**Task requirements:** Copy every line of these records without changing anything.

[Data entries]
****

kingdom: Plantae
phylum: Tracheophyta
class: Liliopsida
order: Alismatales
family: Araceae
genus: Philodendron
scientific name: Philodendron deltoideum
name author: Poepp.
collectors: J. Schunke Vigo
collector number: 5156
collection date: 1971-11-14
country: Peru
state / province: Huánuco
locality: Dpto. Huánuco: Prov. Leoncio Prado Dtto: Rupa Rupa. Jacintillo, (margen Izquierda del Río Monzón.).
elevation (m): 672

****

**Expected output:**
kingdom: Plantae
phylum: Tracheophyta
class: Liliopsida
order: Alismatales
family: Araceae
genus: Philodendron
scientific name: Philodendron deltoideum
name author: Poepp.
collectors: J. Schunke Vigo
collector number: 5156
collection date: 1971-11-14
country: Peru
state / province: Huánuco
locality: Dpto. Huánuco: Prov. Leoncio Prado Dtto: Rupa Rupa. Jacintillo, (margen Izquierda del Río Monzón.).
elevation (m): 672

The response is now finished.